▸ Text excerpt

——

Front hub is done for the bike. We made 2 aluminum prototypes that work great. Now we made one in steel shown here on the fork that is now in it's correct Lusterless Marine Forest Green paint. I will be using the steel one on this bike. 

Most of the Marine bike is already painted. Wheel lacing and assembly to start this weekend. 

Thanks for the pedals Tom! Next focus to be on seat recovering and finding the right tires. I would like the tires to be good riders but still look right on a military bike.


----------



## johan willaert (Nov 25, 2015)

Great job, Ken...

As for tires:

Black Wall Good Year treads , check this out : http://g503.com/forums/viewtopic.php?f=23&t=187273&p=1088566&hilit=Tires

And/or someone here on the The Cabe was selling repro US Royal Chain tires like the ones I used on my Women's G519
http://thecabe.com/vbulletin/showth...s-Pair-New-65-00-shipping-quot-all-black-tire

Edit: Memorylanceclassics is selling those too now...


----------



## MrColumbia (Nov 25, 2015)

johan willaert said:


> Great job, Ken...
> 
> As for tires:
> 
> ...




Thanks Johan. I've always like the chain tread. I have a pair of NOS ones on my Army tribute bike but they are terrible to ride on as the rubber has gotten too stiff. I'm going to get the repops for this bike.


----------

——

▸ Exercise data
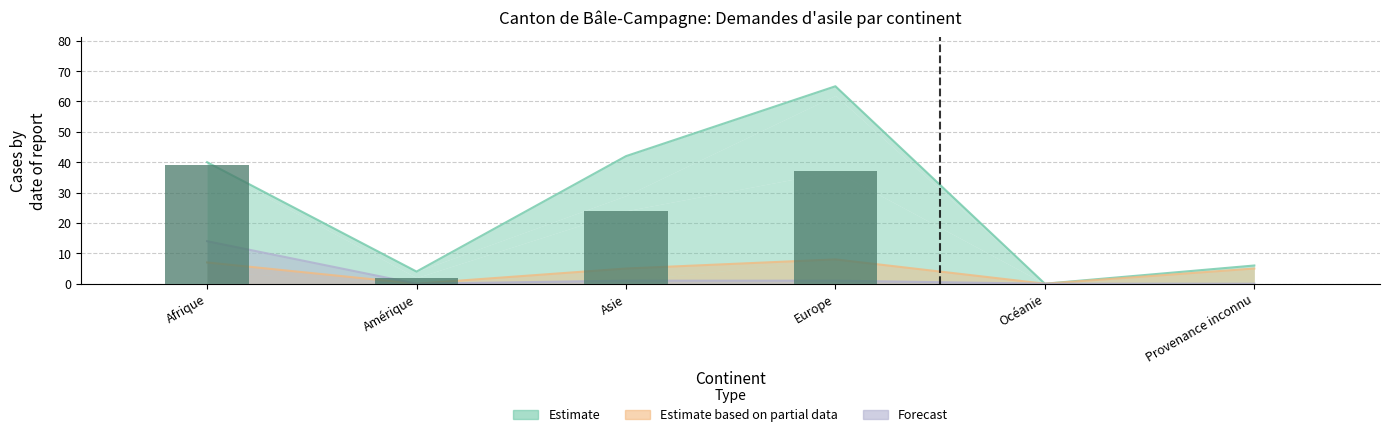

How many data points does each series have?

6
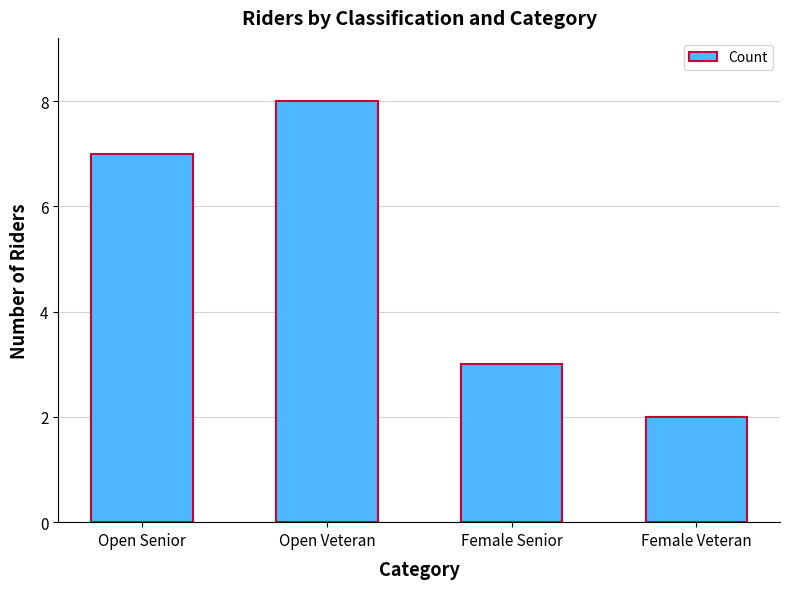

Reading right to left, transcribe all the data shown in this chart.

2	3	8	7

——

In the forum thread about the military bike build, what paint is the fork now finished in?

Lusterless Marine Forest Green